■ **Reading passage**:
>> BEGIN

ArgonCube Optical Simulation

1. Pull the container image:

The optical simulation software container can be pulled directly via the Singularity command:
(size ~ 1.4G)

singularity pull shub://PPKoller/SHub:root6.geant4.optsim.ubuntu-18.04

2. Image default checks:

Performing the Singularity default checks should return PASS: (retval=0).

mv PPKoller-SHub-master-root6.geant4.optsim.ubuntu-18.04.simg OptSim.simg
singularity check --tag default OptSim.simg

3. Export I/O binding paths:

Using the environment variable $SINGULARITY_BINDPATH there won't be any need to bind I/O paths manually later.

mkdir input output
export SINGULARITY_BINDPATH="input/:/input,output/:/output"

4. Run instructions:

Running the container without any arguments will return a list of the available apps including a short description on what it does and what parameters you might need to provide.

singularity run OptSim.simg

5. Run apps:

There are five apps available within the container: four simulaion related apps that run the optical simulation with different levels of user defined input and one app that allows you to build the photon look-up-table using the output created by running the simulation.

The selected voxels will be processed sequentially. Separate container calls are needed for parallel processing.

• sim
  Run the simulation on voxels no. 0 to 9 using the default statistics, voxel geometry and optical properties.

  singularity run --app sim OptSim.simg 0 10

  Statistics: 1'000 events per voxel / 10'000 photons per event

  Voxel geometry: 32 x 128 x 32 voxels / 9.460 x 9.858 x 9.692 mm³ (drift x vertical x beam)

  Opt. properties: PPKoller/ArCubeOptSim/tree/LUT/resources/datafiles

• sim_usr_geo
  Run the simulation on voxels no. 0 to 9 with user defined statistics and voxel geometry. Herefore, the file OptSim_LUT_voxel_table.txt has to be placed in the folder input/ before executing the simulation.

  singularity run --app sim_usr_geo OptSim.simg 0 10

  The file OptSim_LUT_voxel_table.txt can be created by the Jupyter Notebook provided here.

• sim_usr_opt
  Run the simulation on voxels no. 0 to 9 with user defined optical properties. Herefore, a folder datafiles/ containing all optical properties files has to be placed in the folder input/ before executing the simulation.

  singularity run --app sim_usr_opt OptSim.simg 0 10

  The folder datafiles/ containing the default optical properties files can be found here.

• sim_usr
  Run the simulation on voxels no. 0 to 9 with user defined statistics, voxel geometry and optical properties. (see instructions above)

  singularity run --app sim_usr OptSim.simg 0 10

• lut / lut_usr
  Build the photon look-up-table using the output created by running the simulation. Herefore, voxel number '0' needs to have been processed and the respective root file OptSim_00000000.root has to be present in output/root_files/.

  singularity run --app lut OptSim.simg

  And in case the simulation was run with user defined statistics and voxel geometry:

  singularity run --app lut_usr OptSim.simg

6. Output

After running the optical simulation, log and error files will appear in output/log_files/ and root files will appear in output/root_files/.

After running the LUT builder, the photon look-up-table will apper in output/ as OptSim_LUT_ArgonCube2x2.root.

[optional]

User defined TPB thickness

Place the file preinit.mac with custom TPB thickness in the folder input/ before executing the simulation. The default preinit.mac can be found here.

Build and shell into writable sandbox image:

sudo singularity build --sandbox OptSim OptSim.simg
sudo singularity shell --writable OptSim

Build compressed read-only squashfs image from sandbox image:

sudo singularity build OptSim_edited.simg OptSim

>> END

■ **Excerpted data**:
>> BEGIN

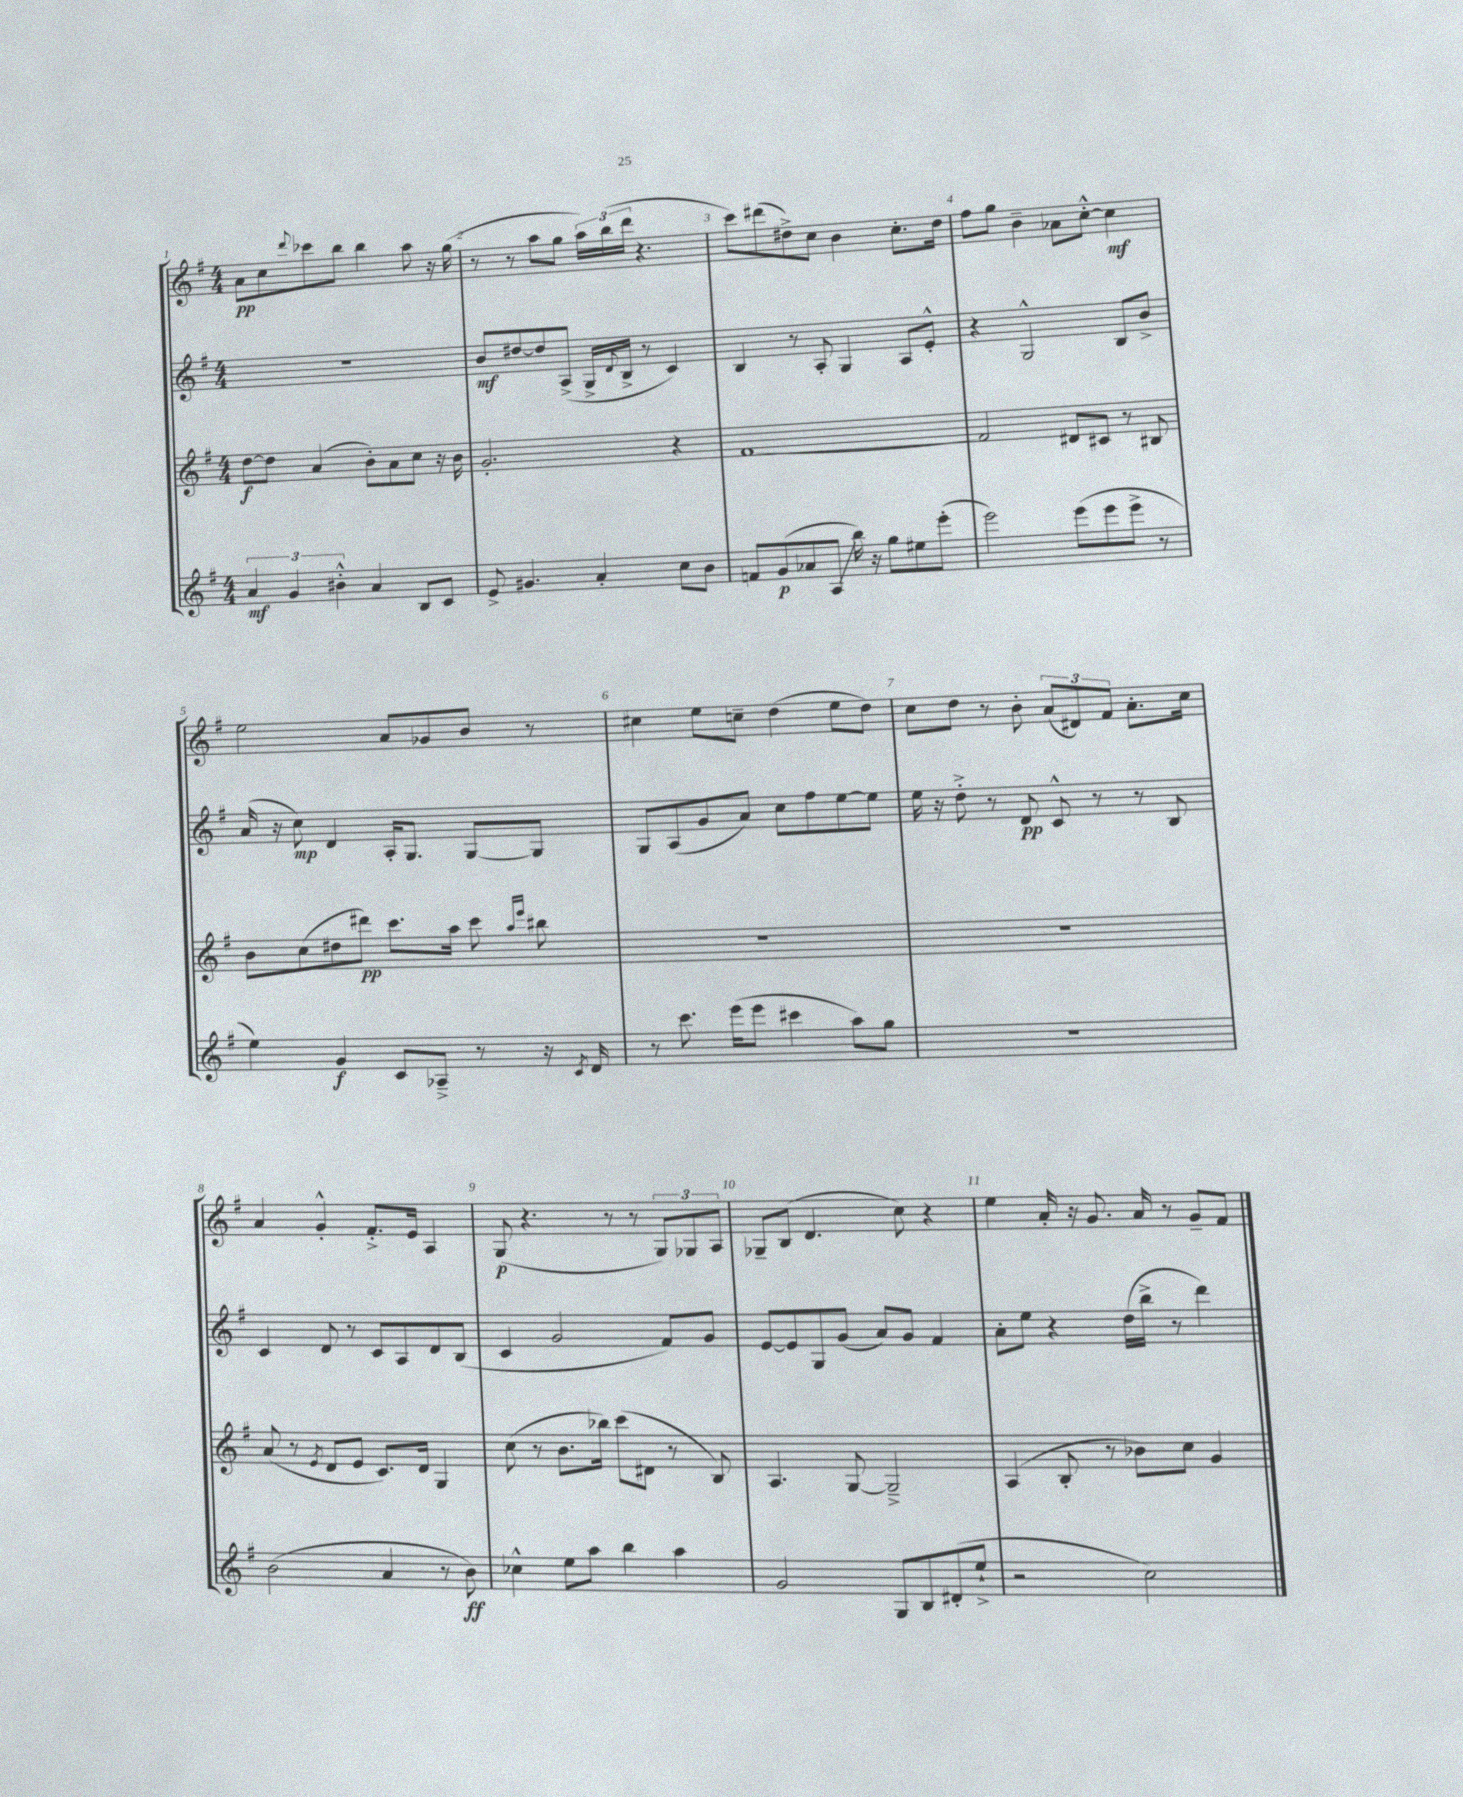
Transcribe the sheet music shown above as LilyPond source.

<<
\new StaffGroup <<
\new Staff = "s0" {
    \clef treble \key g \major \numericTimeSignature \time 4/4
    a'8\pp c''8 \appoggiatura { d'''8 } ces'''8 b''8 b''4 a''8 r16 g''16( |
    r8 r8 a''8 g''8 \tuplet 3/2 { a''16) b''16( d'''16 } r4. |
    c'''8) dis'''8( dis''8->) c''8 b'4 c''8.-. dis''16 |
    fis''8 g''8 b'4-- aes'8 c''8~-.-^ c''4\mf |
    e''2 a'8 ges'8 b'8 r8 |
    cis''4 e''8 c''8-- d''4( e''8 d''8) |
    c''8 d''8 r8 b'8-. \tuplet 3/2 { a'8( dis'8) fis'8 } a'8.-. c''16 |
    a'4 g'4-.-^ fis'8.-.-> e'16 a4 |
    g8\p( r4. r8 r8 \tuplet 3/2 { g8) ges8 a8 } |
    ges8-- b8( d'4. c''8) r4 |
    e''4 a'16-. r16 g'8. a'16 r8 g'8-- fis'8 \bar "|." |
}
\new Staff = "s1" {
    \clef treble \key g \major \numericTimeSignature \time 4/4
    R1 |
    b'8\mf dis''8~ dis''8 a8->( g16-> \appoggiatura { d'8 } b16-> r8 c'4) |
    b4 r8 a8-. g4 a8 e'8-.-^ |
    r4 g2-^ b8 b'8-> |
    a'16( r16 c''8\mp) d'4 a16-. g8. g8~ g8 |
    g8 a8( g'8 a'8) c''8 fis''8 e''8~ e''8 |
    e''16 r16 d''8-.-> r8 d'8\pp c'8-^ r8 r8 b8 |
    c'4 d'8 r8 c'8 a8 d'8 b8( |
    c'4 g'2 fis'8) g'8 |
    e'8~ e'8 g8 g'8( a'8) g'8 fis'4 |
    a'8-. e''8 r4 d''16( b''16-> r8 d'''4) \bar "|." |
}
\new Staff = "s2" {
    \clef treble \key g \major \numericTimeSignature \time 4/4
    d''8~\f d''8 a'4( b'8-.) a'8 c''8 r16 b'16 |
    g'2.-. r4 |
    fis'1~ |
    fis'2 dis'8 cis'8 r8 bis8 |
    b'8 c''8( dis''8 dis'''8\pp) c'''8. a''16 c'''8 \grace { a''16 e'''16 } bis''8 |
    R1 |
    R1 |
    a'8( r8 \acciaccatura { e'8 } d'8 e'8 c'8.) d'16 g4 |
    c''8( r8 b'8. bes''16) c'''8( dis'8 r8 b8) |
    a4. g8~ g2---> |
    a4( b8-. r8 bes'8) c''8 g'4 \bar "|." |
}
\new Staff = "s3" {
    \clef treble \key g \major \numericTimeSignature \time 4/4
    \tuplet 3/2 { a'4\mf g'4 bis'4-.-^ } a'4 b8 c'8 |
    e'8-> gis'4. a'4-. c''8 b'8 |
    f'8 g'8\p( aes'8 a8\glissando b''16) r16 g''8 eis''8 e'''8-.( |
    e'''2) e'''8( e'''8 e'''8-> r8 |
    e''4) g'4\f c'8 aes8---> r8 r16 \acciaccatura { c'8 } d'16 |
    r8 c'''8. e'''16( e'''8 cis'''4 a''8) g''8 |
    R1 |
    b'2( a'4 r8 b'8\ff) |
    ces''4-^ e''8 a''8 b''4 a''4 |
    g'2 g8 b8 dis'8-.( e''8-!-> |
    r2 c''2) \bar "|." |
}
>>
>>
\layout { \context { \Score \override BarNumber.break-visibility = ##(#f #t #t) barNumberVisibility = #all-bar-numbers-visible } }
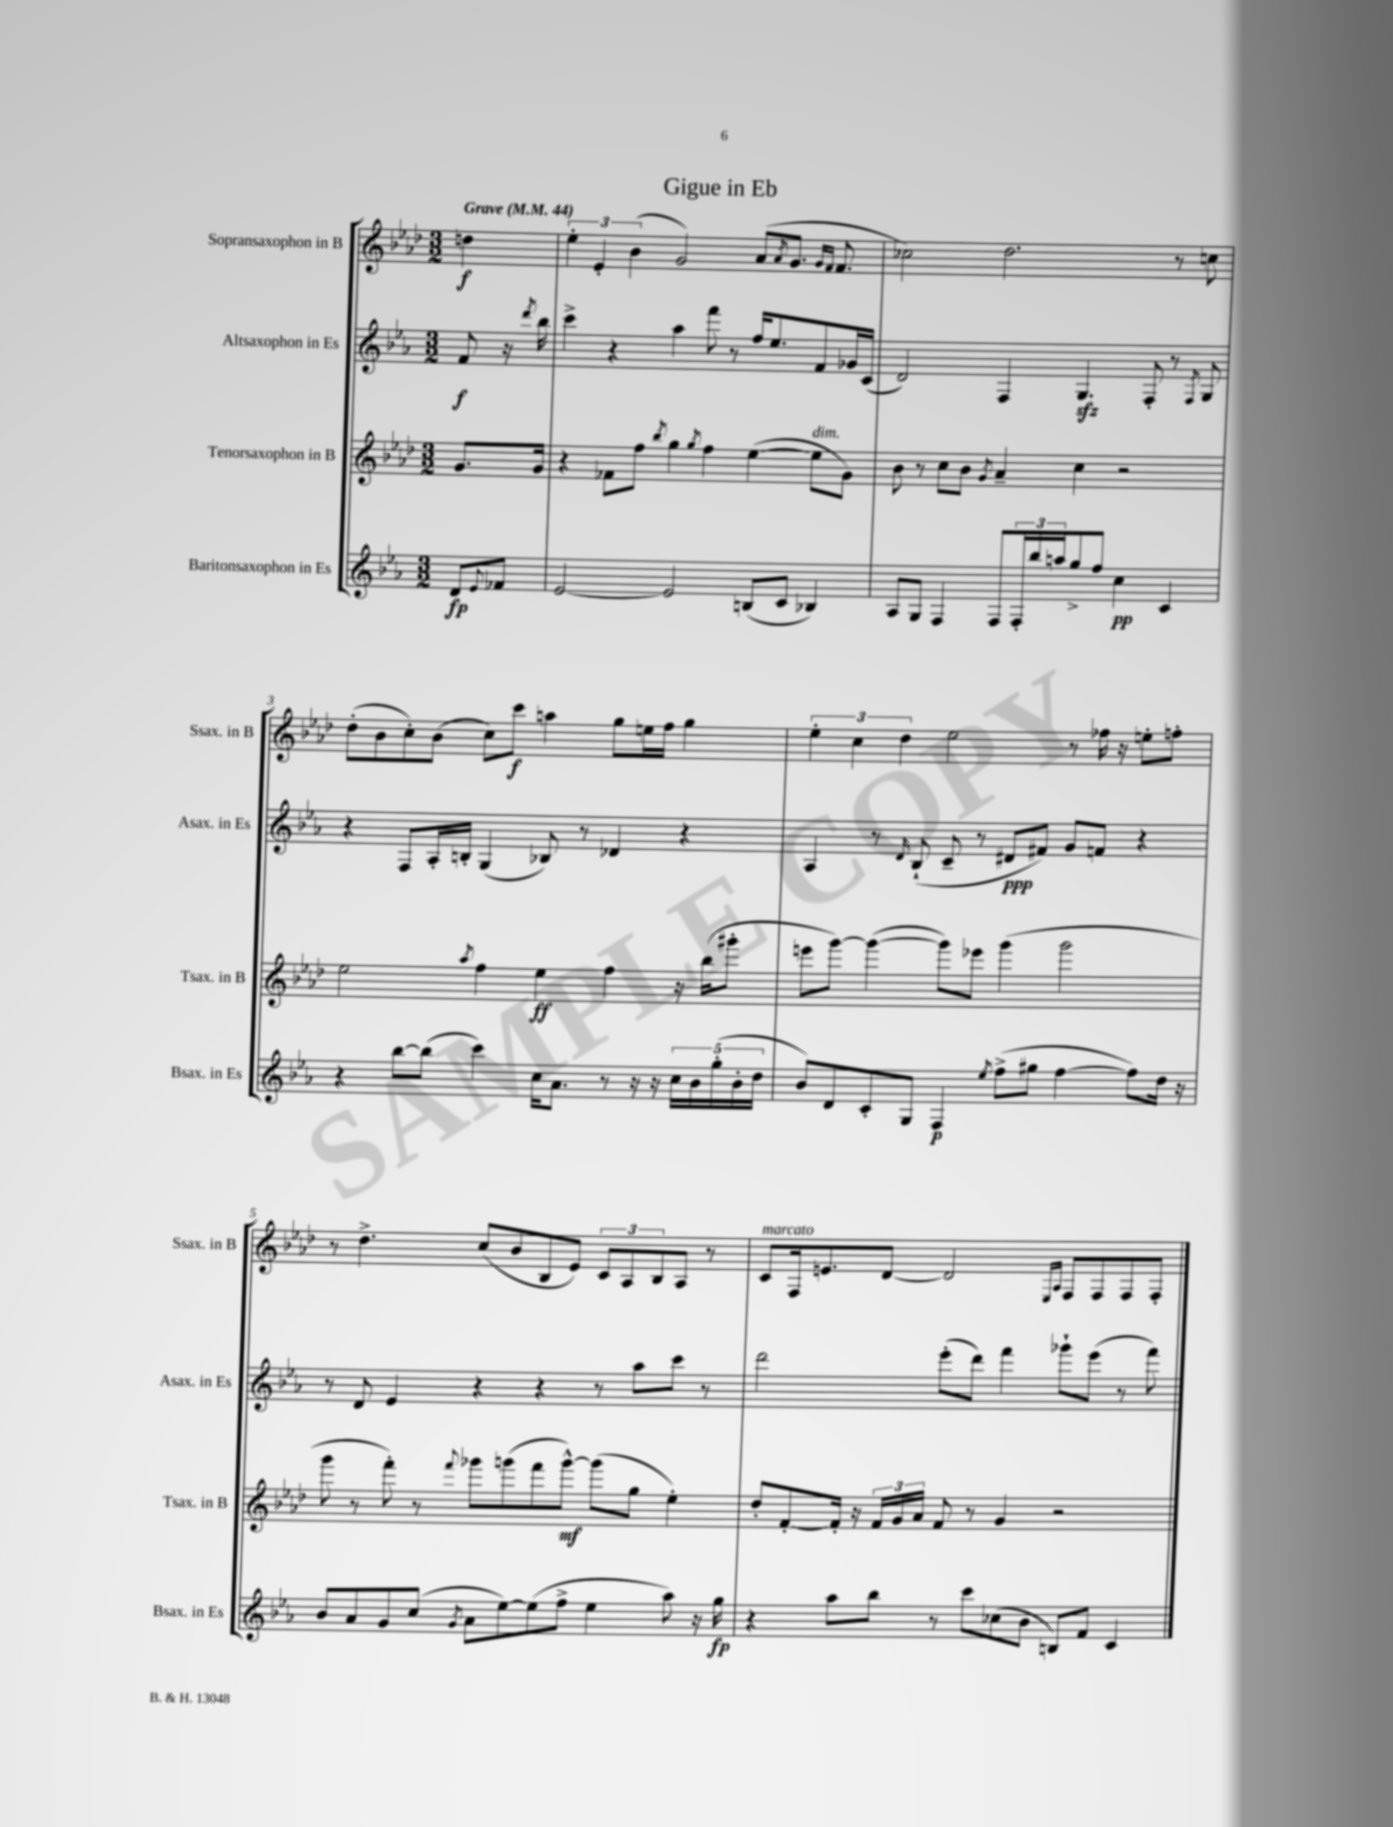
\header { title = "Gigue in Eb" }
<<
\new StaffGroup <<
\new Staff = "s0" \with { instrumentName = "Sopransaxophon in B" shortInstrumentName = "Ssax. in B" } {
    \clef treble \key aes \major \numericTimeSignature \time 3/2 \partial 4 \tempo "Grave" 4 = 44
    d''4\f |
    \tuplet 3/2 { ees''4-. ees'4-. bes'4( } g'2) aes'8( \acciaccatura { aes'8 } g'8. \grace { g'16 f'16 } f'8. |
    ces''2) des''2. r8 c''8 |
    des''8-.( bes'8 c''8-.) bes'8( c''8) c'''8\f a''4 g''8 e''16 f''16 g''4 |
    \tuplet 3/2 { ees''4-. c''4 des''4 } ees''2 r8 fes''16 r16 e''8-. f''8-. |
    r8 des''4.-> c''8( bes'8 bes8 ees'8) \tuplet 3/2 { c'8 aes8 bes8 } aes8 r8 |
    c'8^\markup { \italic "marcato" } f16 e'8. des'8~ des'2 \grace { ees16 aes16 } f8 f8 f8 f8-. \bar "|." |
}
\new Staff = "s1" \with { instrumentName = "Altsaxophon in Es" shortInstrumentName = "Asax. in Es" } {
    \clef treble \key ees \major \numericTimeSignature \time 3/2 \partial 4
    f'8\f r16 \acciaccatura { d'''8 } bes''16 |
    c'''4-> r4 aes''4 f'''8 r8 f''16 ees''8. f'8 ges'16 c'16( |
    d'2) f4 g4.\sfz f8-. r8 \acciaccatura { f8 } g8 |
    r4 f8 aes16-. b16-. g4( bes8) r8 des'4 r4 |
    aes4 r8 \grace { d'16 } bes8-!( c'8-- r8 dis'8\ppp fis'8) g'8 f'8 r4 |
    r8 d'8 ees'4 r4 r4 r8 aes''8 c'''8 r8 |
    d'''2 ees'''8-.( d'''8) f'''4 ges'''8-! ees'''8( r8 f'''8) \bar "|." |
}
\new Staff = "s2" \with { instrumentName = "Tenorsaxophon in B" shortInstrumentName = "Tsax. in B" } {
    \clef treble \key aes \major \numericTimeSignature \time 3/2 \partial 4
    g'8. g'16 |
    r4 fes'8 f''8 \acciaccatura { bes''8 } g''4 \acciaccatura { g''8 } f''4 ees''4~( ees''8^\markup { \italic "dim." } g'8) |
    bes'8 r8 c''8 bes'8 \acciaccatura { g'8 } aes'4-- c''4 r2 |
    ees''2 \acciaccatura { aes''8 } f''4 ees''4\ff f''4 r16 bes''16( gis'''8-. |
    e'''8 g'''8~) g'''4~( g'''8) ees'''8 g'''4( g'''2 |
    g'''8 r8 f'''8-.) r8 \appoggiatura { f'''8 } ges'''8 g'''8( f'''8 g'''8~-^\mf) g'''8( g''8 ees''4-.) |
    des''8-. f'8~-. f'16-. r16 \tuplet 3/2 { f'16 g'16 aes'16 } f'8 r8 g'4 r2 \bar "|." |
}
\new Staff = "s3" \with { instrumentName = "Baritonsaxophon in Es" shortInstrumentName = "Bsax. in Es" } {
    \clef treble \key ees \major \numericTimeSignature \time 3/2 \partial 4
    d'8\fp \appoggiatura { ees'8 } fes'8 |
    ees'2~ ees'2 b8( c'8 bes4) |
    aes8 g8 f4 f8 \tuplet 3/2 { f16-. bes''16 a''16 } g''8-> f''8 c''4\pp c'4 |
    r4 bes''8~ bes''8( c'''4) c''16 aes'8. r8 r16 r16 \tuplet 5/4 { c''16 bes'16 g''16-.( bes'16-. d''16 } |
    bes'8) d'8 c'8-. g8 f4\p \acciaccatura { ees''8 } f''8->( gis''8 f''4~ f''8) d''16 r16 |
    bes'8 aes'8 g'8 c''8( \acciaccatura { g'8 } aes'8 ees''8~) ees''8( f''8-> ees''4 aes''8) r16 g''16\fp |
    r4 aes''8 bes''8 r8 c'''8 ces''8( bes'8 b8) f'8 c'4 \bar "|." |
}
>>
>>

>> END

■ **Stated goal 1**:
Answer these questions from the ArgonCube optical simulation guide:
(a) What is the approximate size of the container image?
(b) How many apps are available within the container?
(c) Under what file name does the photon look-up-table appear after the LUT builder runs?
■ **Stated goal 2**: Report every line of the records that contains the string "tuplet". Case counts.
The records do not come from the same source as the ArgonCube optical simulation guide.

■ **Written response 1**:
(a) About 1.4G.
(b) Five.
(c) OptSim_LUT_ArgonCube2x2.root

■ **Written response 2**:
    r8 r8 a''8 g''8 \tuplet 3/2 { a''16) b''16( d'''16 } r4. |
    c''8 d''8 r8 b'8-. \tuplet 3/2 { a'8( dis'8) fis'8 } a'8.-. c''16 |
    g8\p( r4. r8 r8 \tuplet 3/2 { g8) ges8 a8 } |
    \tuplet 3/2 { a'4\mf g'4 bis'4-.-^ } a'4 b8 c'8 |
    \tuplet 3/2 { ees''4-. ees'4-. bes'4( } g'2) aes'8( \acciaccatura { aes'8 } g'8. \grace { g'16 f'16 } f'8. |
    \tuplet 3/2 { ees''4-. c''4 des''4 } ees''2 r8 fes''16 r16 e''8-. f''8-. |
    r8 des''4.-> c''8( bes'8 bes8 ees'8) \tuplet 3/2 { c'8 aes8 bes8 } aes8 r8 |
    des''8-. f'8~-. f'16-. r16 \tuplet 3/2 { f'16 g'16 aes'16 } f'8 r8 g'4 r2 \bar "|." |
    aes8 g8 f4 f8 \tuplet 3/2 { f16-. bes''16 a''16 } g''8-> f''8 c''4\pp c'4 |
    r4 bes''8~ bes''8( c'''4) c''16 aes'8. r8 r16 r16 \tuplet 5/4 { c''16 bes'16 g''16-.( bes'16-. d''16 } |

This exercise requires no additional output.